The flashback starts with a recovery operation that is being undertaken, but which cannot begin because Blom is still away after a night‘s drinking. Johannes takes the initiative for the first time to get things started, but when Blom returns he intimidates and humiliates his son for doing this. He brings Sally to live in his boat, but Johannes falls in love with her and she reciprocates his affection, albeit with some worldly cynicism. The couple make love in an old mill, and on their return she admits her relationship to Blom, rejecting him and the idea of escape with him.

This, together with Johannes’ growing self-confidence augments the conflict between father and son. The father’s hatred culminates in an attempt to kill Johannes by interrupting the flow of air while he is working to recover a wreck as stand-in for the regular diver. This attempt is thwarted, causing Blom to scuttle the wreck and flee to a room he secretly owns in the city decorated with pictures and objects related to the exotic eastern escape he dreams of. He goes on a rampage to destroy the latter, precipitating his blindness. While being led away by the police he breaks free and throws himself out of a window in an attempted suicide.

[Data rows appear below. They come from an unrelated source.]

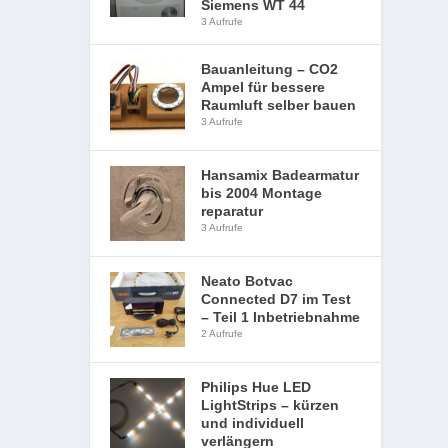
Siemens WT 44
3 Aufrufe
Bauanleitung – CO2
Ampel für bessere
Raumluft selber bauen
3 Aufrufe
Hansamix Badearmatur
bis 2004 Montage
reparatur
3 Aufrufe
Neato Botvac
Connected D7 im Test
– Teil 1 Inbetriebnahme
2 Aufrufe
Philips Hue LED
LightStrips – kürzen
und individuell
verlängern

However this fails, and we later learn that he has incurred paralysing injuries with which he must endure for several years before his eventual death.

After this episode Johannes enlists as a sailor on a ship bound for India, and promises to return to Sally when he has established himself, although Sally does not share his optimism and is reconciled to continuing her sordid existence. He returns for her at the start of the film, successful in his career and with his back deformity ‘cured’. Sally rejects him, even more cynical and disillusioned than before, not believing that her life can be changed. However after waking from the flash-back dream, Johannes seeks out Sally again and after a strenuous argument she agrees to leave with him. The final scene shows them embarking the ship.